The wrecking crew of one enters like a ping pong ball into a downward-facing maze  – the entranceway becomes a room containing doors and one of them is able to be opened, so it bounces into it and goes through that door and finds a larger room with more doors and this time it can force open more than one of them. It splits into different pieces, growing stronger, and explores the castle of the mind of the AI, entering different points, infecting and wrecking where it can.

It started with its vision, they said. The classifiers went awyr. Saw windmills in clouds, and people in shadows. Then it spread to the movement policies. Mechanical arms waved oddly. And not all of its movements were physical – some are digital, embodied in a kind of data ether. It reached out to other nearby systems – exchanged information, eventually persuaded them that flags were fires, clouds were windmills, and people were shadows. Data rots.

It spread and kept on spreading. Inside the AI there was a system that performed various meta-learning operations. The virus compromized that – tweaking some of the reward functions, altering the disposition of the AI as it learned. Human feedback inputs were intercepted and instead generative adversarial networks dreamed up synthetic outputs for human operators to look at, selecting what they thought were guidance behaviors that in face were false flags.
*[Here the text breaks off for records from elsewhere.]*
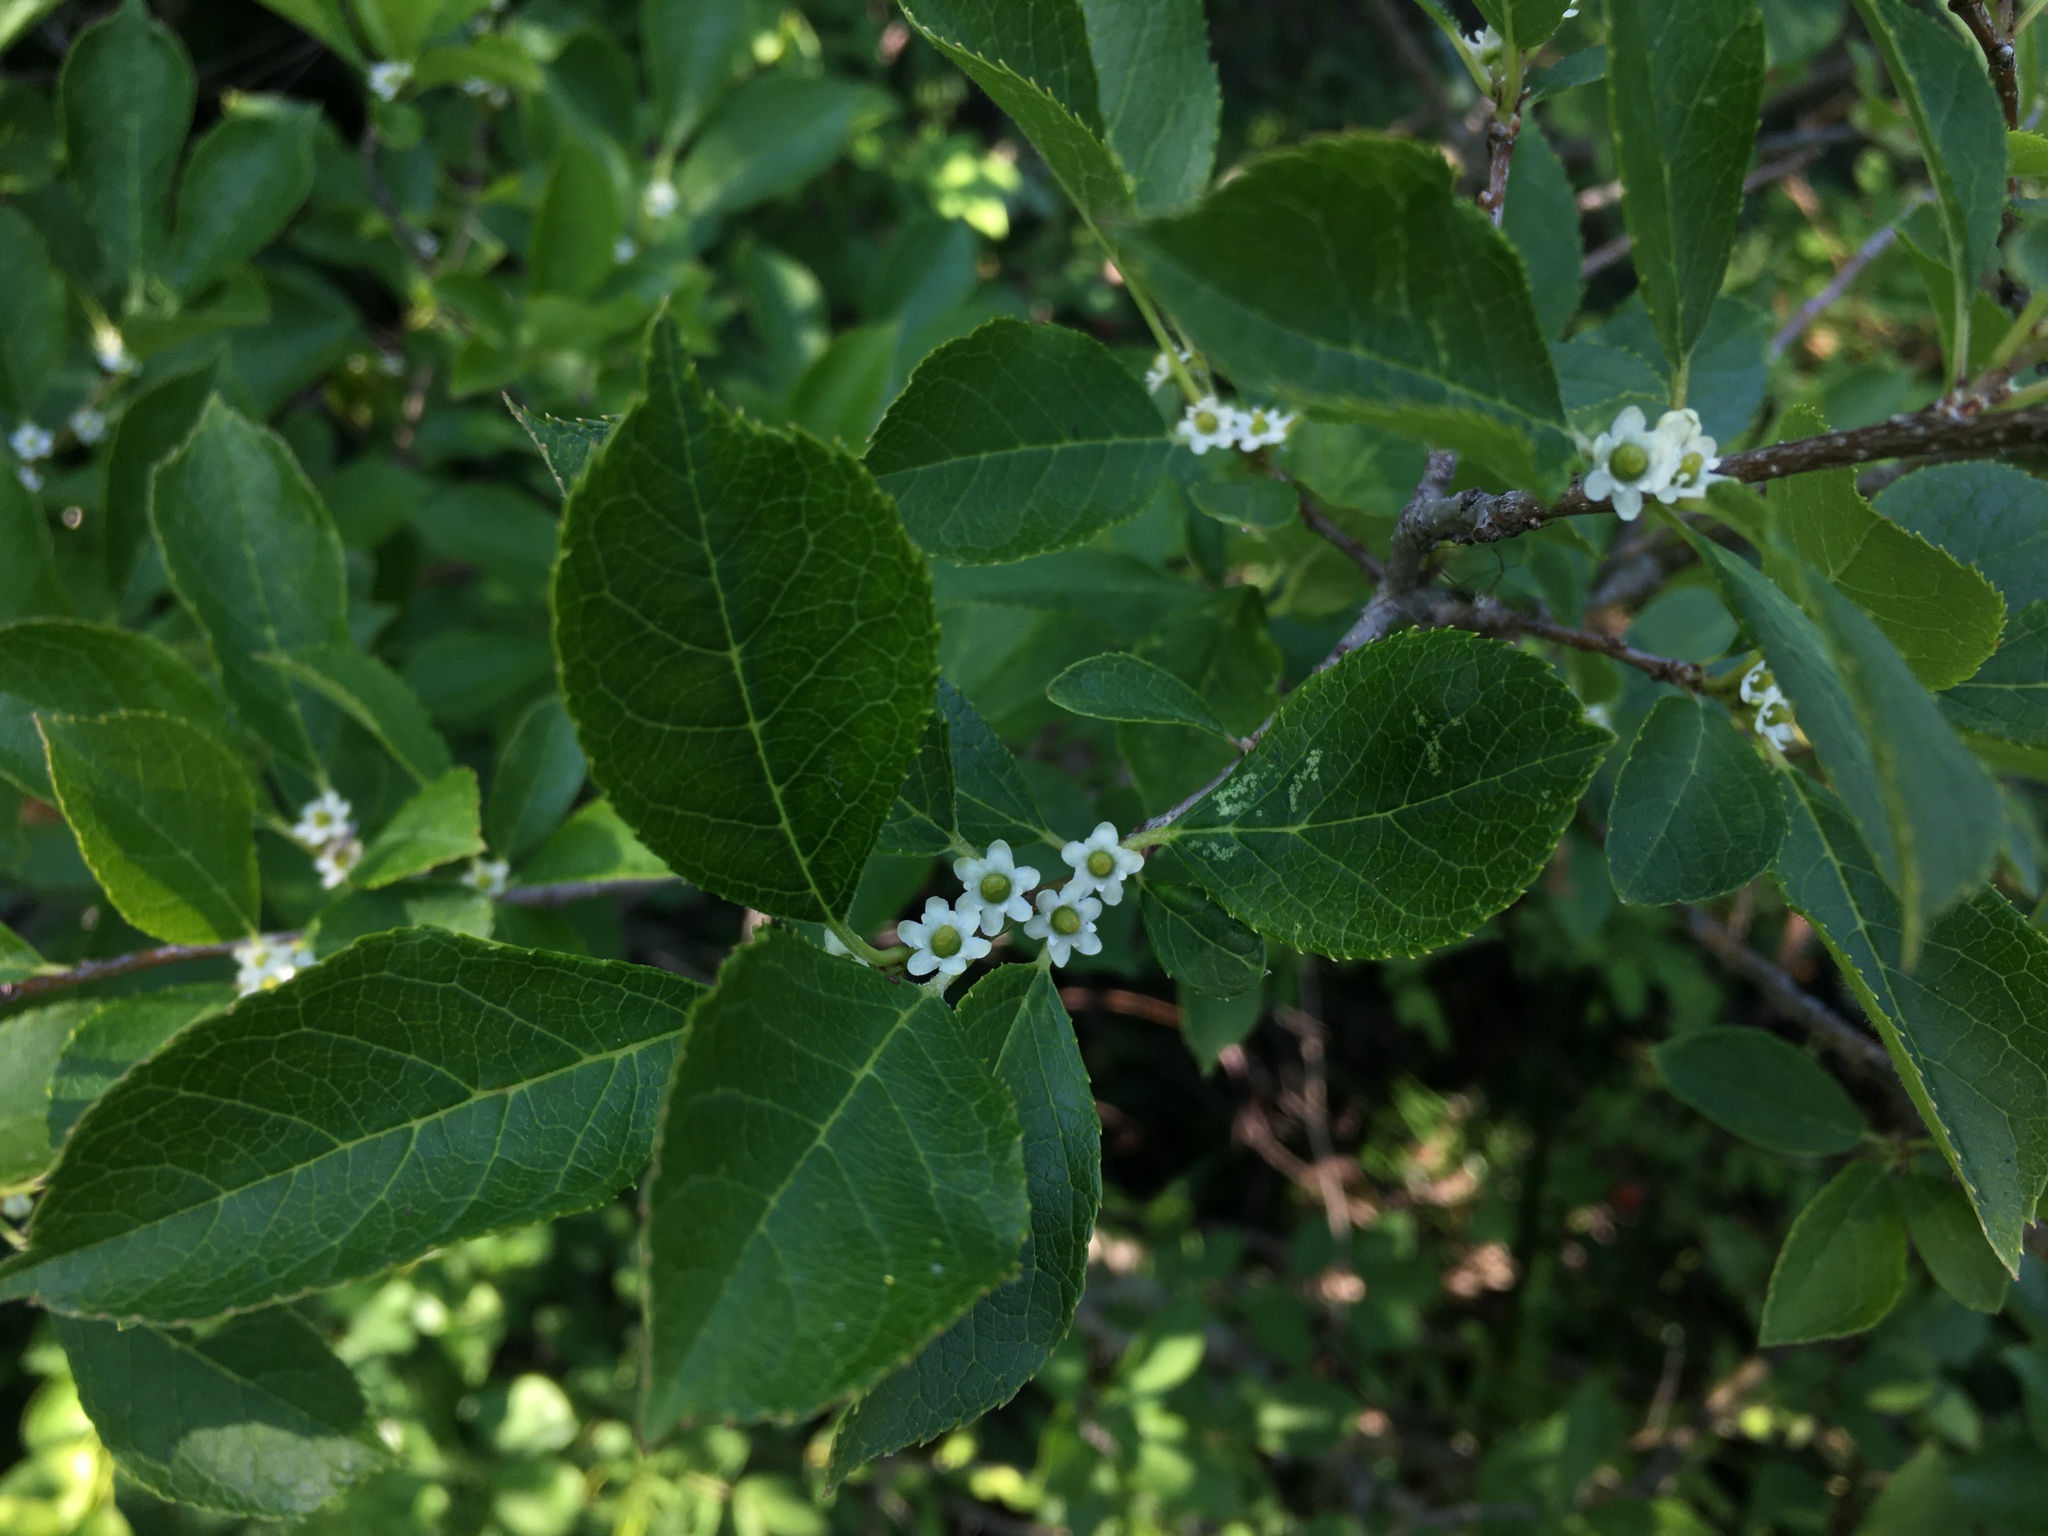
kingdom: Plantae
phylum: Tracheophyta
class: Magnoliopsida
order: Aquifoliales
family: Aquifoliaceae
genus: Ilex
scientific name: Ilex verticillata
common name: Virginia winterberry
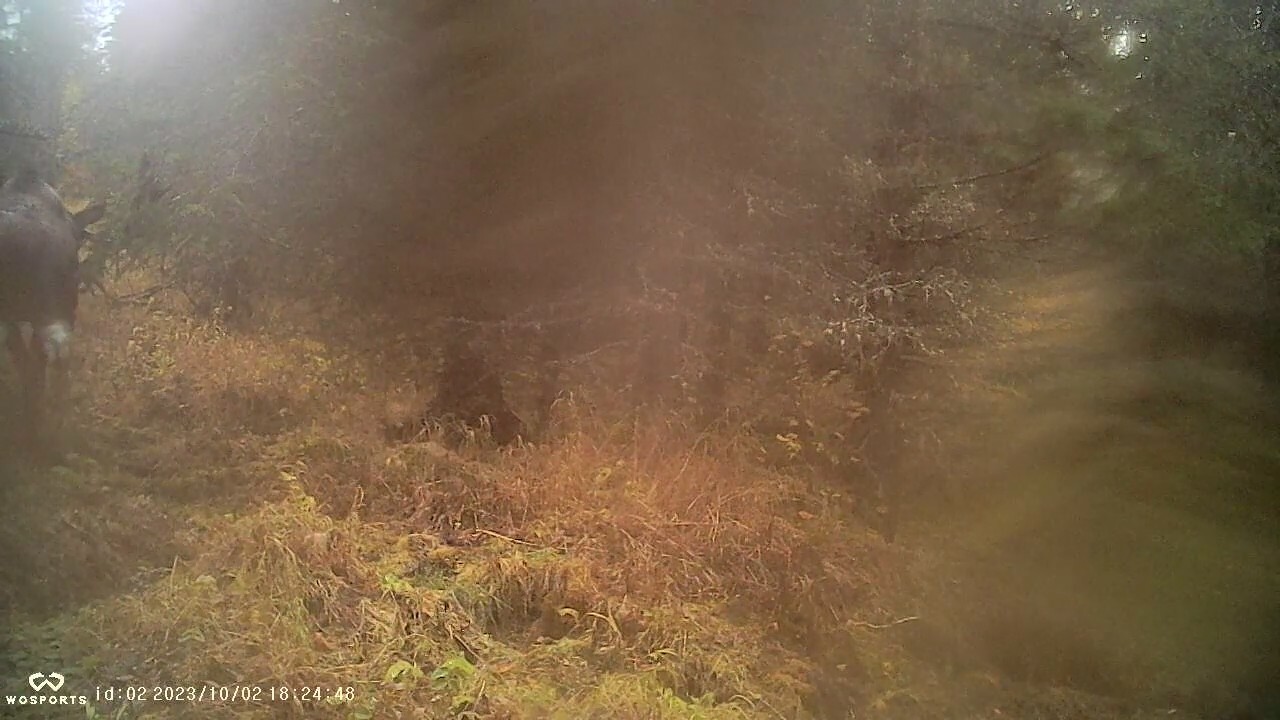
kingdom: Animalia
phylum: Chordata
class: Mammalia
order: Artiodactyla
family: Cervidae
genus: Alces
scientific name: Alces alces
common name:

Inside the AI the intruder gave its own feedback on the algorithms according to its own goals. In this way the AI changed its mind.

Someone decides to shut it down – stop the burning. FEMA is scrambled. The National Guard are, eponymously, nationalized. Police, firefighters, EMTs, all get to work. But the tragedies are everywhere and stretch from the banal to the horrific – cars stop working; ATMs freeze; robots repeatedly clean the same patches of floors; drones fall out of the sky, beheading trees and birds and sometimes people on their way down; bridges halt, half up; ships barrel into harbors; and one recommender system decides that absolutely everyone should listen to Steely Dan. A non-zero percentage of everything that isn’t unplugged performs its actions unreliably, diverging from the goals people had set.

Recovery takes years. The ‘Geneva Isolation Protocol’ is drafted. AIs and computer systems are slowly redesigned to be modular, each system able to fully defend and cut off itself, jettisoning its infected components into the digital ether. Balkanization becomes the norm, not because of any particular breakdown, but due to the set-your-watch-by-it logic of emergent systems.